Most families only had one child: little emperors and empresses, that was us. It was the water: everyone was afraid of drought. So many mouths to feed and only limited water to go round. There had been a long drought once, some fifty years back. Half of the memorial stones in the Field of Remembrance dated from that time.
It was hard to imagine what it had been like to live in the old world, on a planet that was mostly water. Yet even there, so the history books said, there had been deserts, in a place that was nearly all river and sea. I felt that somebody wasn’t telling the truth. It was only later I discovered that the seawater was tainted with salt and undrinkable, and the rivers were polluted. There had been pure ice caps once too, but they had all melted.
‘So I get to go?’ I said to my mother,
‘I suppose so. But –’
I don’t remember what the but was. I never listen to the buts if I can avoid it. If you start listening to all the buts you’ll never go anywhere or do anything.
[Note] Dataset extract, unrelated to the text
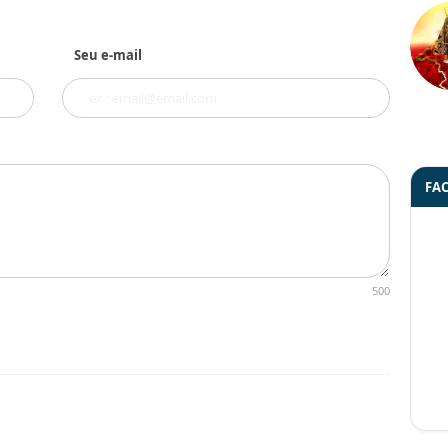
Seu e-mail
FA
500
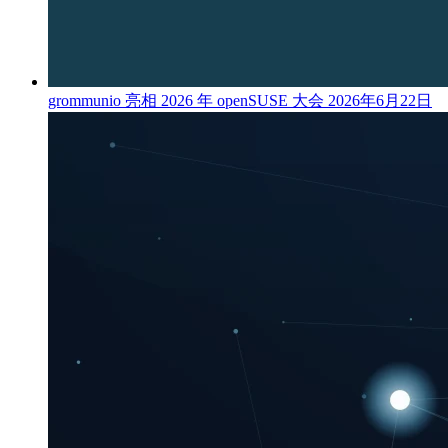
grommunio 亮相 2026 年 openSUSE 大会
2026年6月22日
You’ll find yourself butted into an armchair and you’ll never dare to get up from it for fear of all the things that might happen to you if you did.
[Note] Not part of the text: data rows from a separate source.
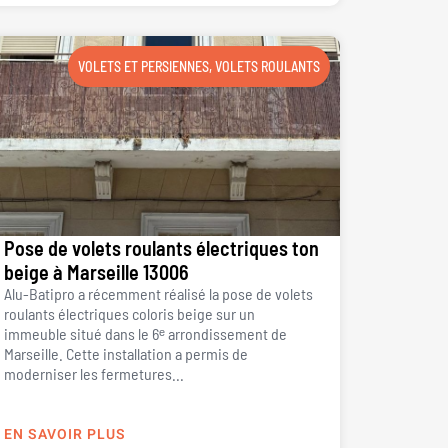
VOLETS ET PERSIENNES
,
VOLETS ROULANTS
Pose de volets roulants électriques ton
beige à Marseille 13006
Alu-Batipro a récemment réalisé la pose de volets
roulants électriques coloris beige sur un
immeuble situé dans le 6ᵉ arrondissement de
Marseille. Cette installation a permis de
moderniser les fermetures...
EN SAVOIR PLUS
And then what have you done with your life, apart from been good and done what was expected of you and always kept your nose clean? All very fine and admirable things in their way. But they aren’t everything, are they?
I had permission to go and I was going. Just as long as Jenine hadn’t changed her mind in the meantime, or her mother hadn’t changed it for her. As for Kaneesh, their tracker, I’d probably be a useless encumbrance, as far as he was concerned. He didn’t seem to think much of anyone who wasn’t a Cloud Hunter. But then you can’t please everyone, no matter who you are, and it’s a mistake even to try.
Sometimes Kaneesh would stand on the boat deck, down at the harbour, throwing his knife at the mast, trying to hit a small circle he had carved there. He never missed.
When he tired of throwing the knife with his eyes open, Kaneesh would close them. Still he never missed. Or he would turn his back to the mast and throw the knife over his shoulder. I saw him miss once that way. But only once. He didn’t miss the next time.
Those were Kaneesh’s only amusements and occupations as far as I could tell: watching for clouds, rolling dice, throwing his knife at the mast. I never saw him read anything, or wa
s even sure that he could read much – apart from the history and the narrative of the sky, the approach of clouds and the formation of vapour.
I think the sky was like a book to him: a vast kaleidoscopic volume of innumerable pages, that told some unending, and constantly changing, story. It never bored him and he never seemed to tire of reading it. It was fiction and fact, poetry and reference, religion and entertainment, mystery and encyclopedia, all rolled into one.
You’d often see him at the harbourside, itching to set sail, sitting on the tethered boat, staring out into the distance as if he’d spied a cloud fifty kilometres away and couldn’t wait to get to it.
He seldom turned his eyes towards the land or looked with any curiosity at the people upon it. Land and people were a waste of time. All that mattered to him were clouds, as if they had more substance than anything.
At other times he would just sit on deck, throwing dice, over and over, as if the numbers were going to tell him something. But what they told him, he kept to himself.
I wondered sometimes about Kaneesh and Jenine’s mother, Carla. I wondered if he had taken her father’s place. But he didn’t seem overly familiar, so it was hard to tell. Carla was plainly still the boss, as owner of the boat. Sometimes she was tetchy and abrupt with him as she issued orders – commands which he either studiously ignored or only condescended to follow in his own good time.
Occasionally they quarrelled. You would see them on the boat, Kaneesh with his arms folded, stubborn and immovable, while Carla ripped into him with a torrent of reproach or abuse or who knew what it was? When she was angry she didn’t speak any language I could understand, but reverted to some dialect that must have come with her ancestors when they arrived with the first colonisers, all those years ago. They were nomads, even back then.